Vierra Mason, Morgan Ryan, Eng Oliver
Department of Surgery, Brigham and Women's Hospital, Boston, MA, USA.
Department of Surgery, University of Chicago Medical Center, Chicago, IL, USA.
Per Med. 2025 Jul 11:1-8. doi: 10.1080/17410541.2025.2532360.
Cytoreductive surgery with hyperthermic intraperitoneal chemotherapy (CRS/HIPEC) has become increasingly utilized in the treatment of appendiceal adenocarcinoma (AA) with peritoneal metastases. There are multiple intraperitoneal chemotherapeutic agents and protocols used at different centers, however there is little data available to guide clinicians on the optimal treatment strategy for individual patients. While it is often treated with paradigms extrapolated from colorectal cancer, AA has been shown to have a distinct mutational profile. Commonly mutated genes in AA such as KRAS and GNAS have been targeted by recently described systemic therapies for various tumors with positive results, suggesting that there may be a role for a patient-centered approach to HIPEC as well. Data specific to AA remains limited, however ongoing research into novel strategies such as next-generation sequencing of tumor samples and testing of patient-derived organoids for a variety of gastrointestinal cancers with peritoneal metastases has shown promise in personalizingHIPEC regimens.

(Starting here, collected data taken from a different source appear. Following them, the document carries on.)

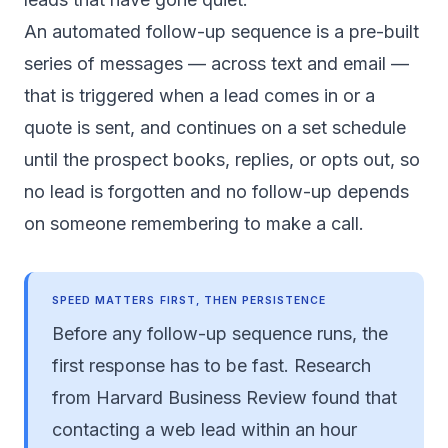
An automated follow-up sequence is a pre-built
series of messages — across text and email —
that is triggered when a lead comes in or a
quote is sent, and continues on a set schedule
until the prospect books, replies, or opts out, so
no lead is forgotten and no follow-up depends
on someone remembering to make a call.
SPEED MATTERS FIRST, THEN PERSISTENCE
Before any follow-up sequence runs, the
first response has to be fast. Research
from
Harvard Business Review
found that
contacting a web lead within an hour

细胞减灭术联合腹腔热灌注化疗(CRS/HIPEC)在治疗伴有腹膜转移的阑尾腺癌(AA)中应用越来越广泛。不同中心使用多种腹腔内化疗药物和方案,但几乎没有数据可指导临床医生针对个体患者制定最佳治疗策略。虽然AA通常采用从结直肠癌推断出的模式进行治疗,但已证明AA具有独特的突变谱。AA中常见的突变基因,如KRAS和GNAS,已被最近描述的针对各种肿瘤的全身治疗所靶向,结果呈阳性,这表明以患者为中心的HIPEC方法可能也有作用。然而,AA的具体数据仍然有限,不过对肿瘤样本的下一代测序和对各种伴有腹膜转移的胃肠道癌症患者来源类器官进行检测等新策略的持续研究,在个性化HIPEC方案方面已显示出前景。